Wednesday, June 10, 2020

“I am Fighting to Put Down Rebellion”

I found these stories in the Cincinnati Enquirer of January 26, 1862 and felt this perspective was worth sharing. 

It is not unusual to read of a Union soldier or group of soldiers opposed to the abolition of slavery as a war aim, so seeing anti-abolition sentiments in this letter from a soldier in the first few months of the war is not a shock. I do find myself wondering what this private felt about the Emancipation Proclamation, preliminarily issued about 8 months later, if he survived that long. 

This story further interests me because the 44th Ohio was one of the units in the northern Kentucky area around or just after the Siege of Cincinnati, a topic this blog has mentioned several times. It is kind of a local angle to this story. 

Also note that both this newspaper and the individual who wrote the letter were from Ohio, a “free state” in the North, yet both still expressed anti-abolitionist attitudes. That is not surprising from Cincinnati, which had many ties to the South, and is pretty typical of the Enquirer’s attitudes.

Abolition Tracts Among the Volunteers
Camp Piatt, January 12, 1862

To the Editors of the Enquirer:

SIR: Inclosed you will find a cursed Abolition document - it will speak for itself - which the negro worshippers are distributing among the soldiers in large quantities. Comment, if it is worth comment - and of course it is - I leave you to make. If I had time, I would write a long article on the subject, but I have not, as I’m but a private - and that is the reason I got the document. Privates are supposed to have no sense, or just sense enough to be made to believe and do anything; but the paper got into the wrong hands this time. And, further, I will say, or ask, if such papers are allowed to be distributed among the soldiers so profusely, when will this war end? This much I would like to say to them: I am not fighting to free negroes; and if they want them freed, let them do the fighting themselves. I will not. I would as soon shoot a real Abolitionist as a Secesh. I consider that they are as much the instigators of this war as any man in the South, and even more so; yet they claim to be Union men. Such Union men ought to be in purgatory. They now boldly declare their purpose, and are distributing their infernal trash among the ignorant soldiers, as they suppose; But there are some of them sharp enough to see what they are driving at. 

I am a native of Ohio, but not an Abolitionist, by any means; and I am fighting to put down rebellion, not to free negroes.

A Soldier,
Forty-fourth Ohio Regiment

———————

Here is how the editor reacted to this letter. In the first paragraph, I added the emphasis in bold because that is a line I’ve often seen or heard in discussions of slavery, but it is the first time I remember seeing it so explicitly stated in a period newspaper.

■ **Extracted records**

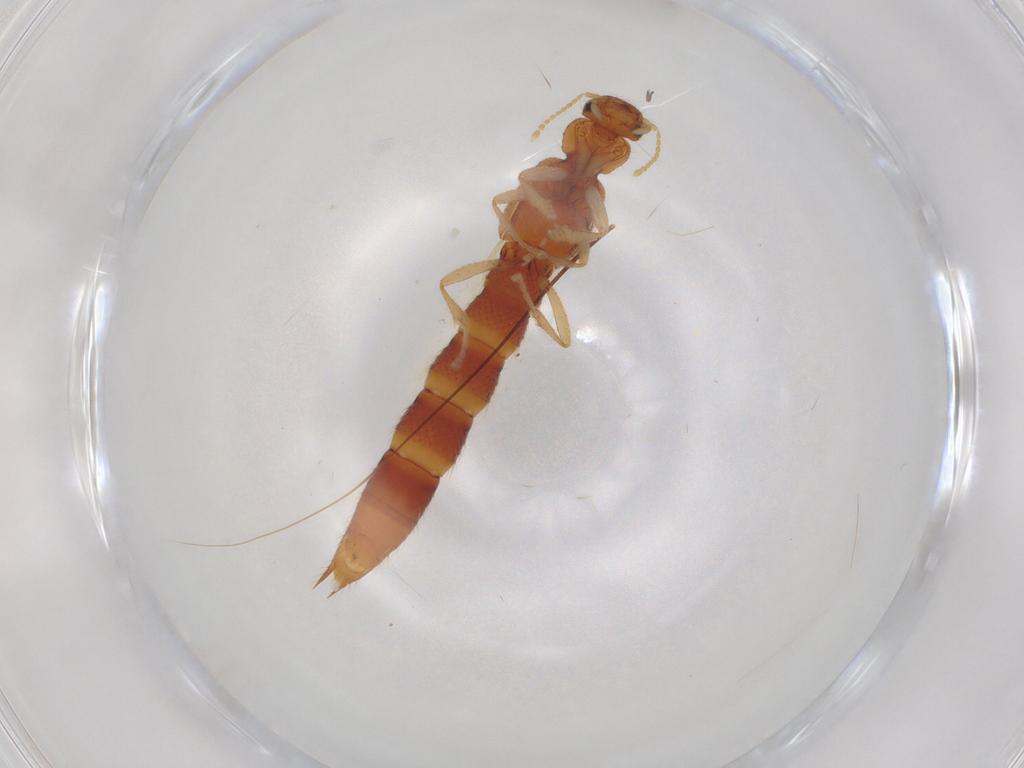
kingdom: Animalia
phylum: Arthropoda
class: Insecta
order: Coleoptera
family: Staphylinidae
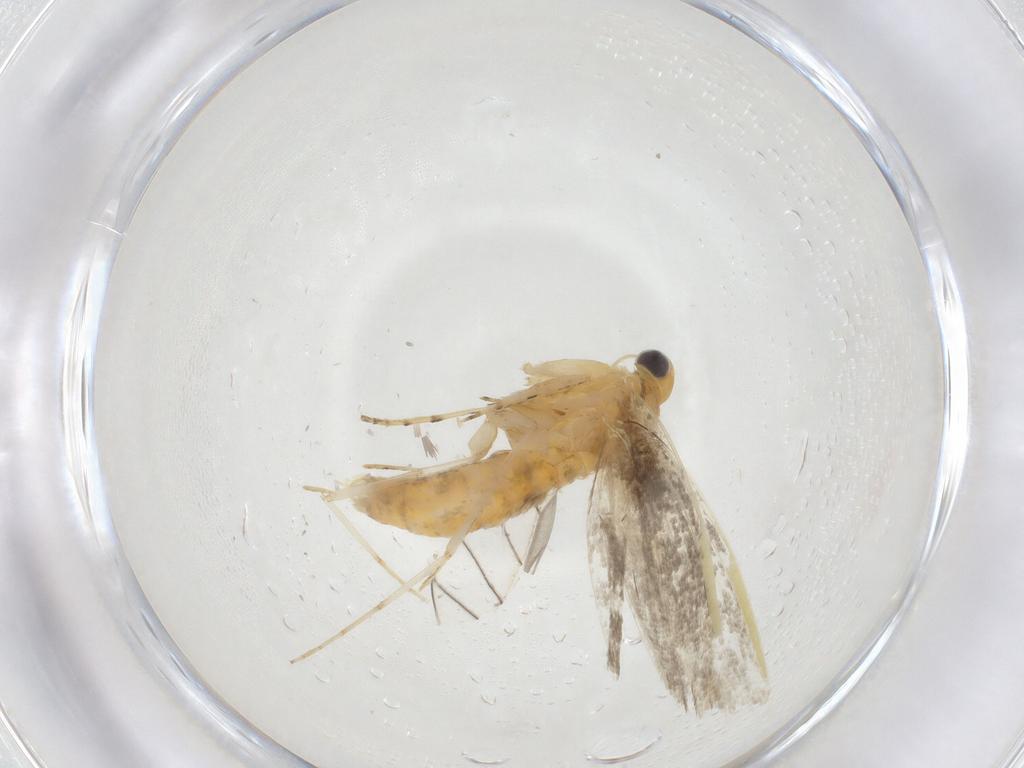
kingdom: Animalia
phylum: Arthropoda
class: Insecta
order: Lepidoptera
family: Argyresthiidae
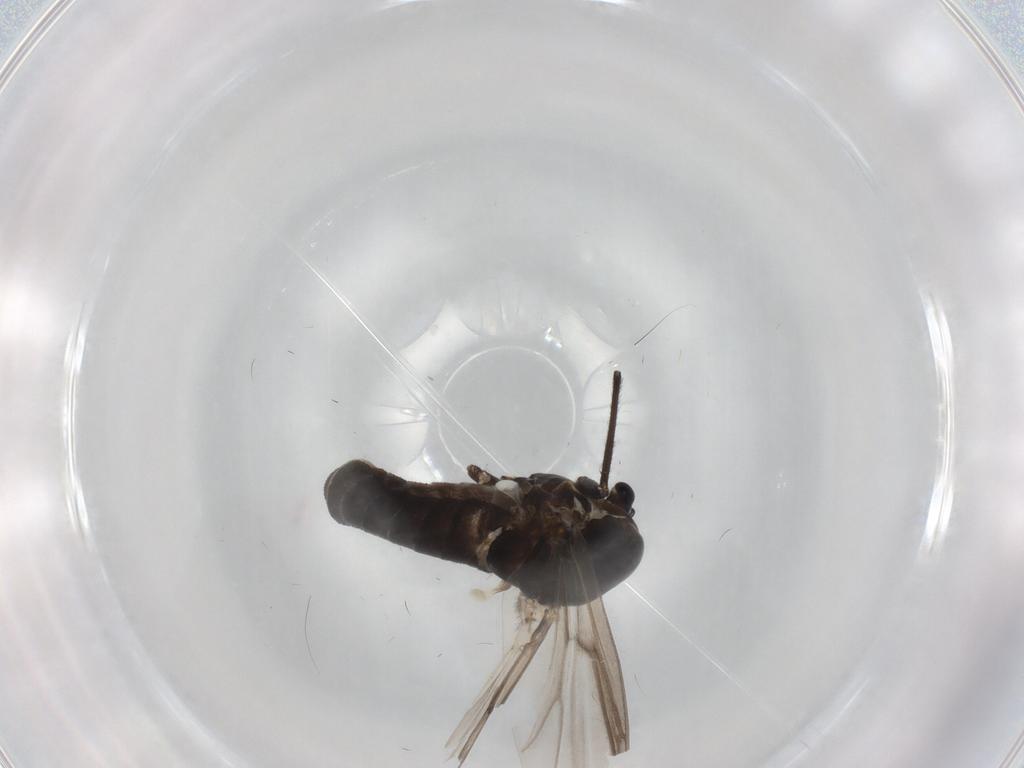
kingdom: Animalia
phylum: Arthropoda
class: Insecta
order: Diptera
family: Chironomidae
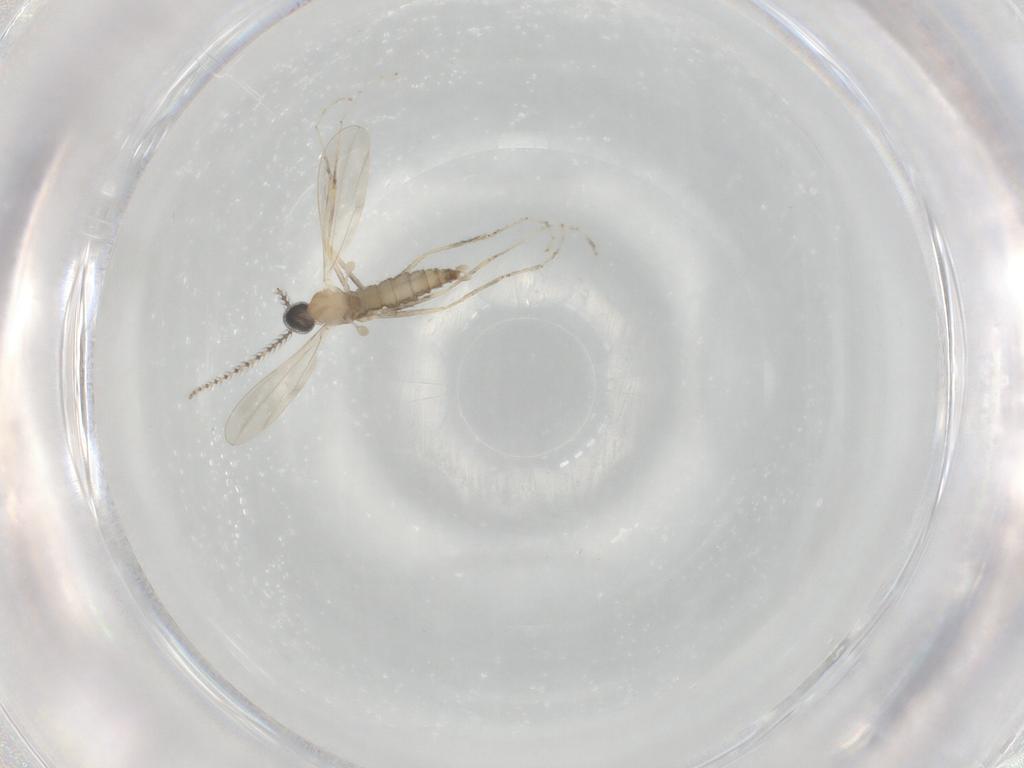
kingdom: Animalia
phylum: Arthropoda
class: Insecta
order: Diptera
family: Cecidomyiidae
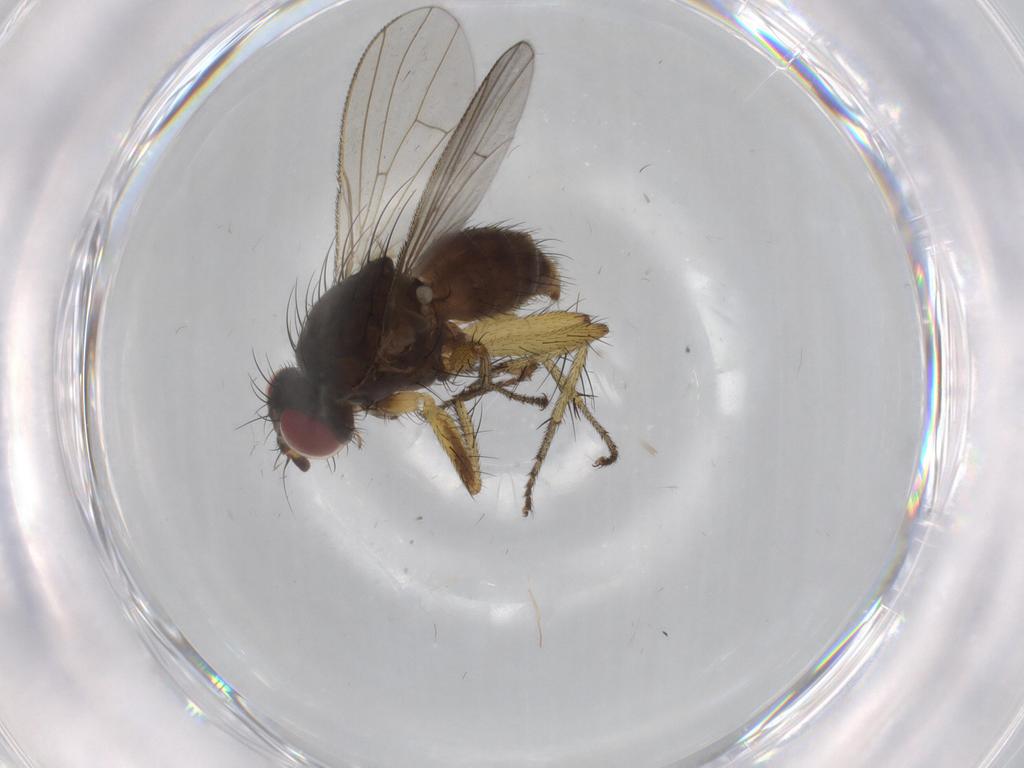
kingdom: Animalia
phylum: Arthropoda
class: Insecta
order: Diptera
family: Muscidae
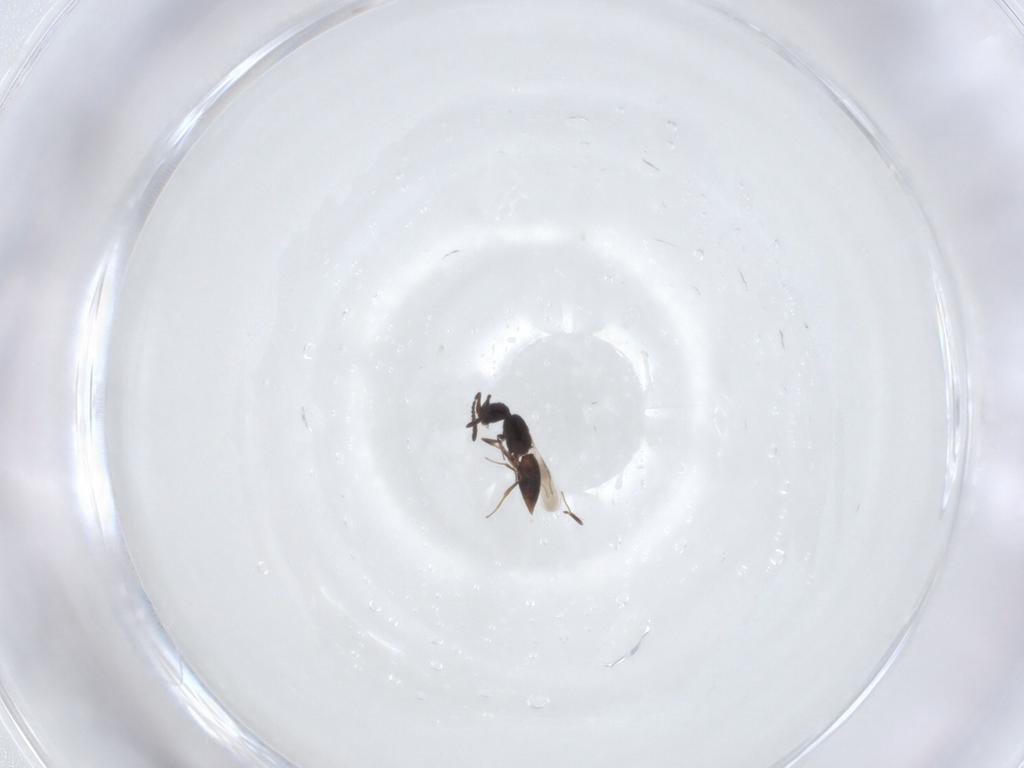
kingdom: Animalia
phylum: Arthropoda
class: Insecta
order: Hymenoptera
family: Ceraphronidae
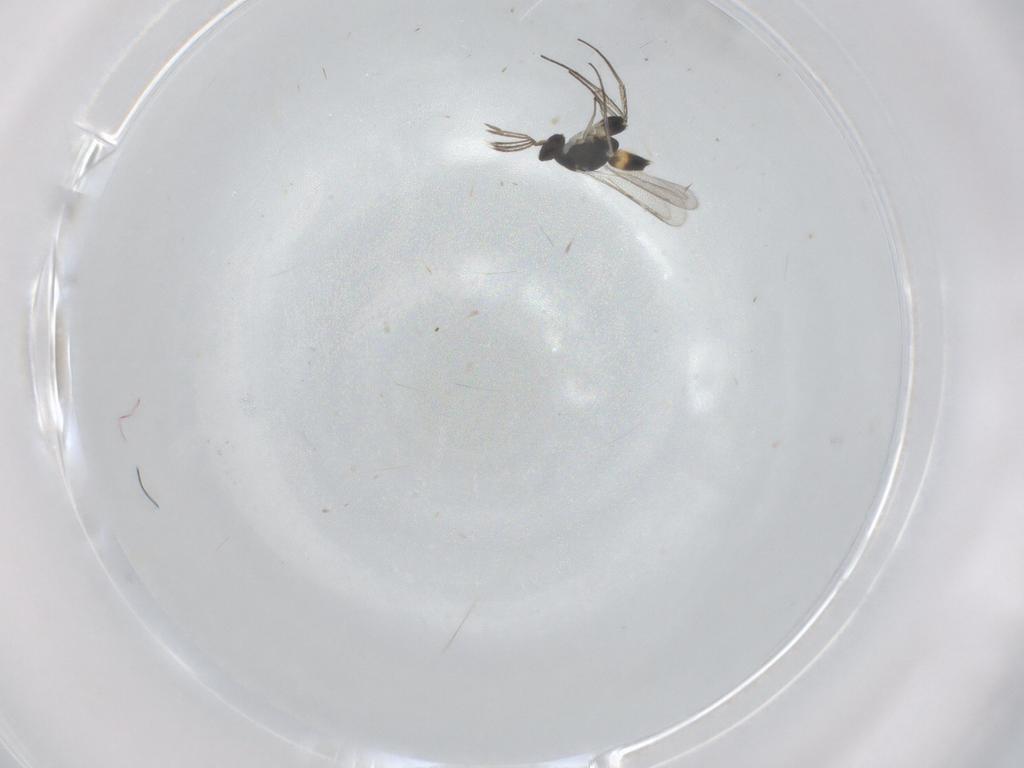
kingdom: Animalia
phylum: Arthropoda
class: Insecta
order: Hymenoptera
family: Eulophidae
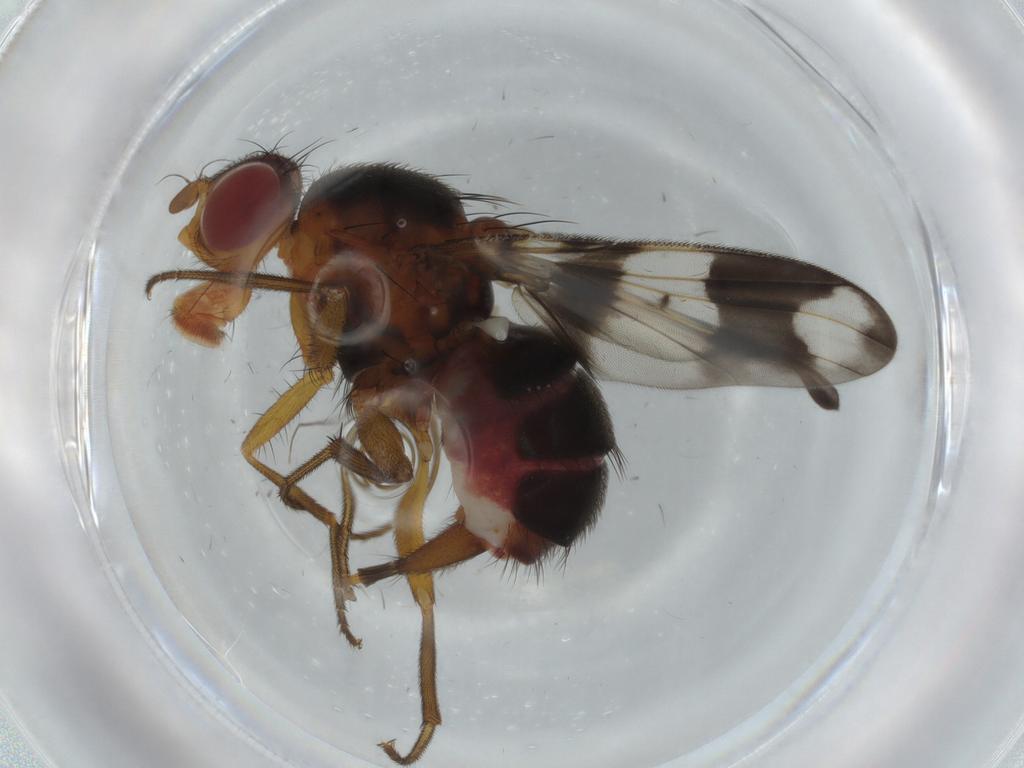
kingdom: Animalia
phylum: Arthropoda
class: Insecta
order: Diptera
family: Richardiidae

■ **Work instructions**
**A)** Check these three statements against the post about the Forty-fourth Ohio soldier's letter. For each, answer yes or no and quote the words from the post that settle it.
(i) The soldier's letter was written at Camp Piatt.
(ii) The soldier describes himself as an Abolitionist.
(iii) The post puts the preliminary Emancipation Proclamation about a year after the letter.
**B)** According to the post about the Forty-fourth Ohio soldier's letter, in which newspaper and issue did its writer find these stories?
**C)** Pick up the post about the Forty-fourth Ohio soldier's letter right after its final sentence and write what comes next.

■ **Task responses**
**A)**
(i) Yes: "Camp Piatt, January 12, 1862"
(ii) No: "I am a native of Ohio, but not an Abolitionist, by any means"
(iii) No: "preliminarily issued about 8 months later"

**B)** The Cincinnati Enquirer of January 26, 1862.

**C)**
Cincinnati Enquirer January 26, 1862   

VOICE OF A SOLDIER 

We publish elsewhere a letter from a volunteer in the Forty-fourth Ohio Regiment  in relation to the distribution among the troops of Abolition documents. Accompanying the letter was a tract Entitled “CATECHISM FOR WORKINGMEN.”  It purports you have been  published by the “American Reform and Tract and Book Society of Cincinnati, Ohio.”  We have before noticed Abolition tracts issued from this manufactory, and designed for circulation among the troops. The one before us is filled with the usual Abolition sophistries, that slavery produced the war and ought to be destroyed. Purporting to be written “by the son of a blacksmith,” it makes an appeal to workingmen to aid in wiping slavery from off the face of the land. Every intelligent workingman knows that liberating four million slaves, to be the competitors in the field of voluntary labor with laboring whites, is not going to elevate but rather degrade the whites. The laboring whites at the South, though poor, know that they are not on a level with the blacks, as this tract asserts they are, but are a superior race. It is that knowledge that makes them take the interest they do in thwarting the schemes of the Abolitionists. The tract before us aims to induce the white laboring man and woman to aid in putting themselves on a level with the blacks.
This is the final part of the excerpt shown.